1Department of Biomedical Engineering, North Eastern Hill University, Shillong, Meghalaya, India

Biomedical Science and Engineering. 2015, Vol. 3 No. 3, 46-64
DOI: 10.12691/bse-3-3-1
Copyright © 2015 Science and Education Publishing

Cite this paper:
Bablu Lal Rajak, Meena Gupta, Dinesh Bhatia. Growth and Advancements in Neural Control of Limb. Biomedical Science and Engineering. 2015; 3(3):46-64. doi: 10.12691/bse-3-3-1.

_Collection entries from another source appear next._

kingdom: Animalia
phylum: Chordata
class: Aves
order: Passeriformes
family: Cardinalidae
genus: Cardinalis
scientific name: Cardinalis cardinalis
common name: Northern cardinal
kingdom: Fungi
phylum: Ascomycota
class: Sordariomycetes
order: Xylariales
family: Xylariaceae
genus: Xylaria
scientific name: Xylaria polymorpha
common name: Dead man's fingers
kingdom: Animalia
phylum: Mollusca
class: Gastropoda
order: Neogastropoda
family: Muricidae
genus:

Correspondence to: Dinesh  Bhatia, Department of Biomedical Engineering, North Eastern Hill University, Shillong, Meghalaya, India. Email:


Centuries of study has unfolded our understanding regarding different bodily movement routinely performed. It has been observed that all these movements require intricate communication between the brain and associated muscles. Our sensory systems help in guiding this communication by providing information about the external environment and surroundings, thereby helping the motor system plan the different movements leading to controlled action by the muscles. Billions of neuron with quadrillion connections between them and muscles are responsible for coordinated movements that humans perform routinely. Though our knowledge and understanding about motor neuron diseases and neuro-degeneration disorders are limited, yet efforts have been made to overcome or improve the present state of these disorders either by drugs, artificial prosthetic devices, robotics, stimulation or stem cell therapy. These treatments are attempts to help relieve symptoms, improve functionality, provide support and effectively slow down the disease's progression. Furthermore, disabled individuals were aided with walking stick, wheelchair or stroller till recently; however, significant technological advancements in the past few decades have brought in more of man-machine interactive devices such as deployment of artificial prosthetics, improved brain-computer interactions and advanced neuroprosthetics for supporting activities of daily living in these patients. Additionally, new tools like computer simulations, medical imaging and computational models are being used to simulate simple movement tasks and compare the outcomes with real limb control and neural elements, thereby testing how brain signals are processed to achieve sophisticated motor control. Researchers are regularly improving existing devices for ease of use and efficiency, and new ones are being developed such that it can mimic the maneuverability of the natural limb.